I am doing projections for an upcoming show. Most of the projections we are using will be fairly simple pictures dropped into Moviemaker, and will be controlled mostly by pausing when a picture is showing and unpausing when a transition is needed.

Or that was technical direction's plan.

The show calls for several points where multiple videos need to loop on the screens, and change on cue. Ideally, we could put the show into Qlab and simply use it for its designed function; however, we do not have access to any computers running Macintosh and therefore cannot use Qlab effectively. My second plan would be some way to create a macro in Moviemaker to make it jump to a certain timestamp upon a certain command, and then load tons of extra footage into the video and do this. 

Does anybody know a good PC alternative to Qlab or how to do this in Qlab?

PS: Please don't turn this into a Mac Vs. PC war. I've used both, and they both have things I prefer about them, but saying "Get a mac and run Qlab" is neither helpful nor friendly.


----------



## Morte615 (Feb 8, 2012)

Do a Power Point presentation, the newer versions should be able to handle video as well as pictures and audio. Then when you are ready to move to the next just hit the spacebar (or mouse button.) Not really show control but you probably already have everything need.


----------



## NickVon (Feb 8, 2012)

a Program called Screen Monkey might do what you need it too. I'll admit that it's okay but you get what you get for free. I find that it is slow and sometimes clunky when doing simple playback on my average power workstation. It's free, so you get what you pay for.
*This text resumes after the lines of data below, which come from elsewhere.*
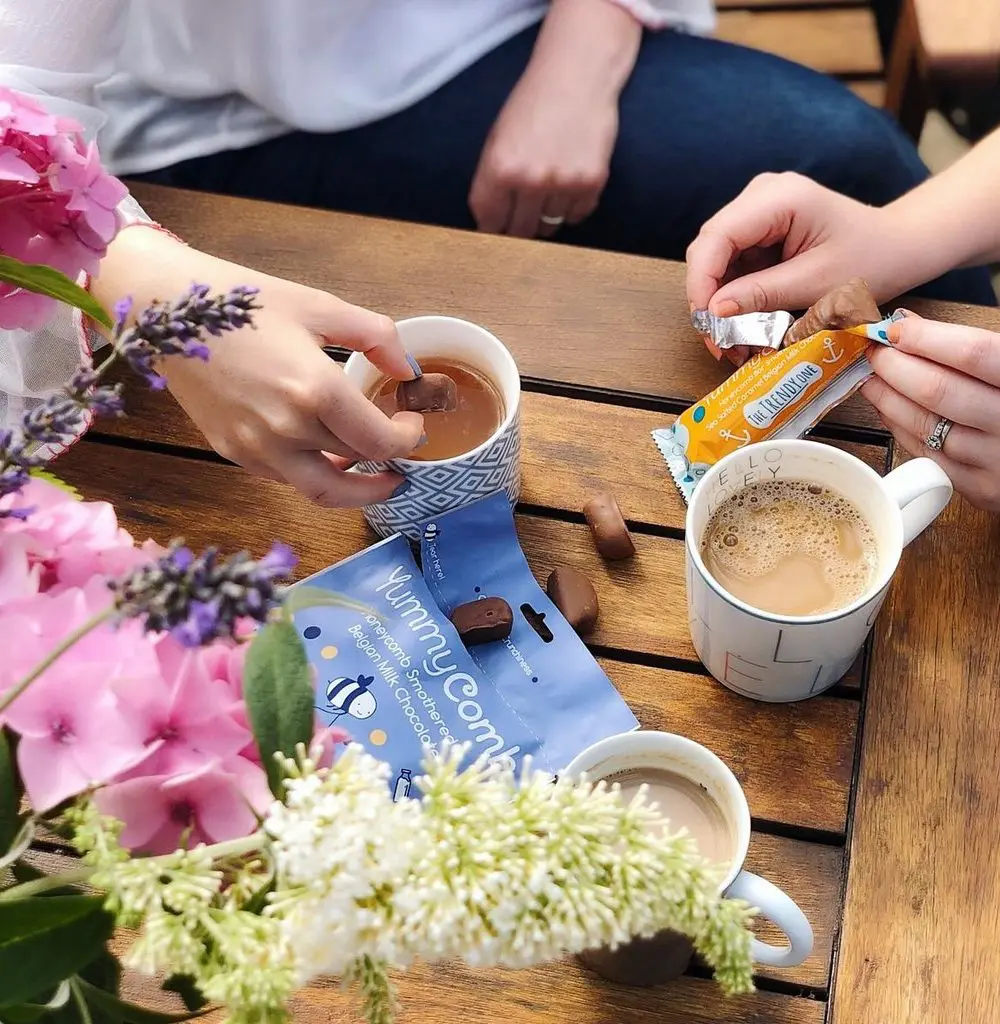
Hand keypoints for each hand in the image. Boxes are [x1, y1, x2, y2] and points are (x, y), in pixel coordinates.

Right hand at [95, 230, 423, 507]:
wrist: (166, 310)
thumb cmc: (244, 301)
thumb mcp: (320, 306)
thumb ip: (376, 337)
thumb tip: (408, 371)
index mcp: (314, 391)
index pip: (380, 442)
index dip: (407, 440)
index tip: (413, 424)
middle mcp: (286, 430)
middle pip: (356, 467)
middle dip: (388, 463)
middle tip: (402, 454)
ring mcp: (256, 448)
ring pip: (321, 490)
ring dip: (354, 487)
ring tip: (373, 473)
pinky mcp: (233, 453)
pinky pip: (286, 479)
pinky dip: (314, 475)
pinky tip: (326, 455)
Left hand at [468, 63, 617, 238]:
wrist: (578, 73)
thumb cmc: (534, 103)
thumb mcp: (498, 138)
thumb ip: (491, 181)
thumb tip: (490, 224)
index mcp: (500, 167)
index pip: (489, 221)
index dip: (492, 227)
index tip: (498, 228)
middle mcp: (530, 179)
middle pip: (520, 231)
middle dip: (519, 225)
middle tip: (524, 211)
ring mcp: (562, 183)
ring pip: (549, 226)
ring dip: (547, 214)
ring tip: (550, 186)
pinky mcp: (591, 183)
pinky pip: (576, 216)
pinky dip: (572, 207)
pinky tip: (569, 181)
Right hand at [685, 173, 908, 362]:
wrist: (899, 246)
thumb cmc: (872, 259)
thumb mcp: (818, 284)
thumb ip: (763, 294)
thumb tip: (715, 310)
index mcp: (778, 198)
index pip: (716, 238)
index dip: (702, 283)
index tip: (707, 323)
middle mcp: (760, 196)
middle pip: (708, 249)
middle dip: (708, 299)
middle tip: (721, 343)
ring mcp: (757, 211)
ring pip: (715, 261)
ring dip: (719, 304)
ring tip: (735, 342)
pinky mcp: (758, 231)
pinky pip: (731, 266)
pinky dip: (733, 299)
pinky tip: (745, 325)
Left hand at [862, 313, 999, 511]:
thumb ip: (982, 346)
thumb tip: (912, 325)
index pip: (975, 355)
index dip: (928, 339)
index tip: (897, 327)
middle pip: (941, 392)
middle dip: (897, 367)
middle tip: (875, 351)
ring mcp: (998, 463)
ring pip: (928, 427)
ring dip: (890, 399)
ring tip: (872, 378)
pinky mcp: (982, 490)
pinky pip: (929, 456)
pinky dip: (903, 429)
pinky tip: (890, 409)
But there is a fairly active community to help you trouble shoot any problems you might have.

Screen Monkey:ownload - Show and Presentation Control Software


----------



## josh88 (Feb 8, 2012)

I've only just downloaded this so I haven't really checked out its features, but I know multiplay is windows, it might have what you need, but I honestly don't know.

Edit: though now that I'm back at a computer and double checked, its audio only
Sent from my iPod touch using Tapatalk


----------



## scapino (Feb 8, 2012)

Try Show Cue System (Formerly Sound Cue System). It allows sound AND video cues, and it automatically outputs a black screen when a video cue is not running. You can do all of your sound cues on it as well.

Kurt


----------



## blackisthenewblack (Feb 9, 2012)

I believe that VPT V.6 is free as a media server software. Never tried it, but looks promising.
VPT 6.0 « Conversations with spaces


----------



## whistler (Feb 10, 2012)

Depending on the level of control you need:
SFX, which is my current sound cue playback application of choice for windows, from stageresearch has basic cue-based video and powerpoint playback when combined with their free to download videomanager and powerpoint manager. Can be used either locally on the same computer as you are running SFX or across a network.
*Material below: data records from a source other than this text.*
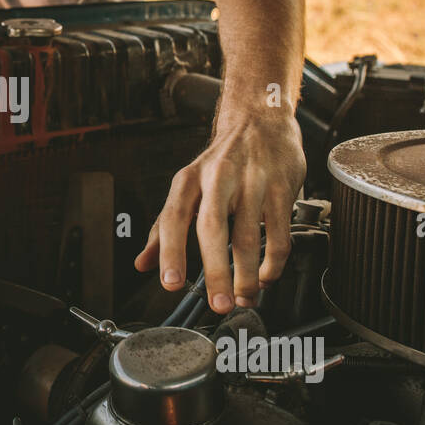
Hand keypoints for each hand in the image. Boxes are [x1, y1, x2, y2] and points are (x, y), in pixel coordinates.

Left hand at [134, 111, 305, 313]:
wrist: (260, 120)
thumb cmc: (220, 160)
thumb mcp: (186, 186)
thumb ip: (164, 227)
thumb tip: (142, 264)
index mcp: (188, 180)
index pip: (174, 217)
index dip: (170, 251)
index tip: (171, 282)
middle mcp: (219, 178)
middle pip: (213, 228)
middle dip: (216, 272)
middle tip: (218, 305)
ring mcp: (253, 182)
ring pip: (250, 237)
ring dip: (247, 276)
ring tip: (243, 298)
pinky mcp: (282, 189)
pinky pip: (280, 234)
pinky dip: (274, 263)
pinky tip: (266, 277)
Isadora is a considerably more in-depth video playback application that is scene-based. Allows you to process video, stills or audio and can accept input, process it and send it back out, etc. Can send or receive midi data to control from a lightboard, etc. Windows or Mac.
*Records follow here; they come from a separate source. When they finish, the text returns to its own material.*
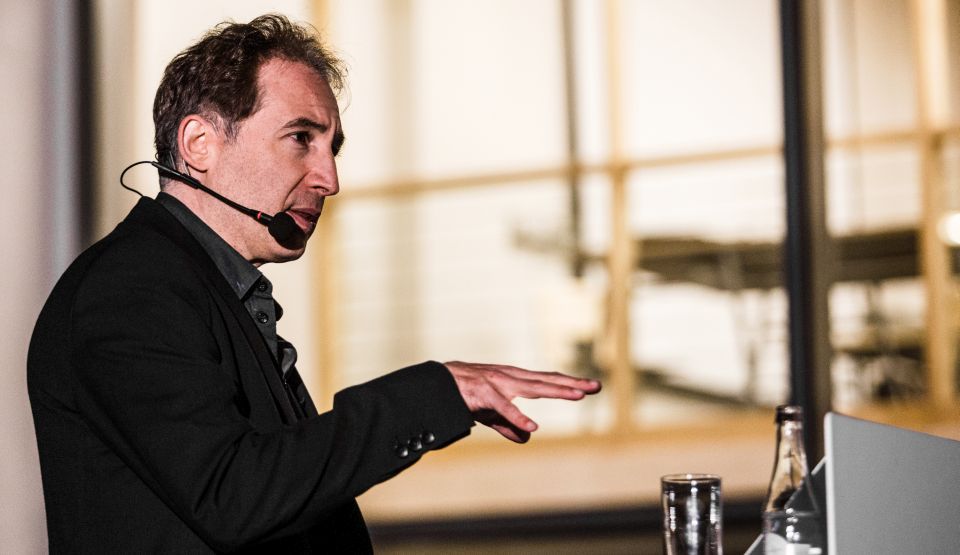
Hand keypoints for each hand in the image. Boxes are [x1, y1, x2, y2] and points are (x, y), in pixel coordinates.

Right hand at [444, 361, 600, 442]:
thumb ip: (509, 425)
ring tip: (577, 395)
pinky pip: (503, 407)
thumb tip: (527, 438)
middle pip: (547, 381)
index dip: (569, 384)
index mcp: (514, 381)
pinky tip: (532, 427)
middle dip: (572, 384)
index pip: (547, 381)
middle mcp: (510, 378)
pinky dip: (517, 417)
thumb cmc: (465, 395)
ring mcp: (498, 383)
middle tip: (596, 386)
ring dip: (556, 391)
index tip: (592, 386)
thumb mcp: (490, 414)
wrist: (437, 384)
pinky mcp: (483, 394)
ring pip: (532, 387)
Neither one is free, I believe both offer educational discounts though and there are demos so you can play with them first.

If you have questions about either send me a message and I'll try to help. The tech staff for SFX respond pretty quickly to emails, usually next day. I've had less luck getting quick responses from the people at Isadora, but they have more documentation and a better forum.

Tom


----------



## wavemaster447 (Feb 26, 2012)

I'm a big fan of Multi-Play, it's Windows Freeware and so far I haven't found a single advantage that Qlab has over it, other than shine and polish. It has some basic video/image projection functions that you may be able to use.Audio-Visual Devices.com.au - Multi-Play Software
They haven't updated the front page to reflect that it can do video, but download it and give it a try.


----------